_WHAT YOU ARE ASKED TO DO_:
Reproduce, exactly and in full, only the lines below from the one containing "東海大學工設系由李鍇朮老師帶領小林文也、鄭亦珊同學榮獲" through the one containing "2024「牙裡思多得」國際口腔科學創新創意研究競賽獲得-佳作".

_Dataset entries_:
· · · ·

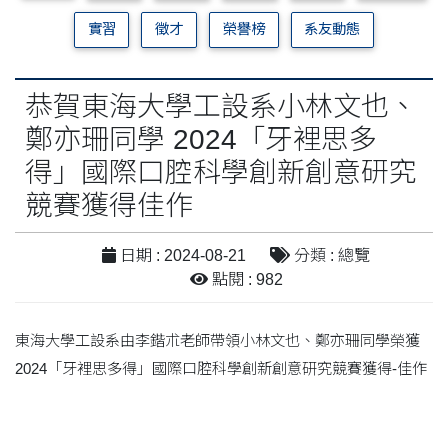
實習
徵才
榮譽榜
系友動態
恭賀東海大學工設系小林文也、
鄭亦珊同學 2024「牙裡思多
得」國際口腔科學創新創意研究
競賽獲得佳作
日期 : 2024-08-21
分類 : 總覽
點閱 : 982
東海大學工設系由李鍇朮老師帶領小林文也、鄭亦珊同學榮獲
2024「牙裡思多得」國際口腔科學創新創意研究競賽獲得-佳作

· · · ·

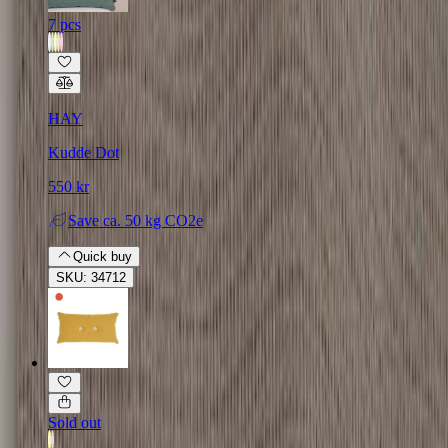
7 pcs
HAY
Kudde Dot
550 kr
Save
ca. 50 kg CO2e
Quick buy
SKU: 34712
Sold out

· · · ·

_SOLUTION TO THE EXERCISE_:
東海大學工設系由李鍇朮老師帶領小林文也、鄭亦珊同學榮獲
2024「牙裡思多得」國際口腔科學創新創意研究競賽獲得-佳作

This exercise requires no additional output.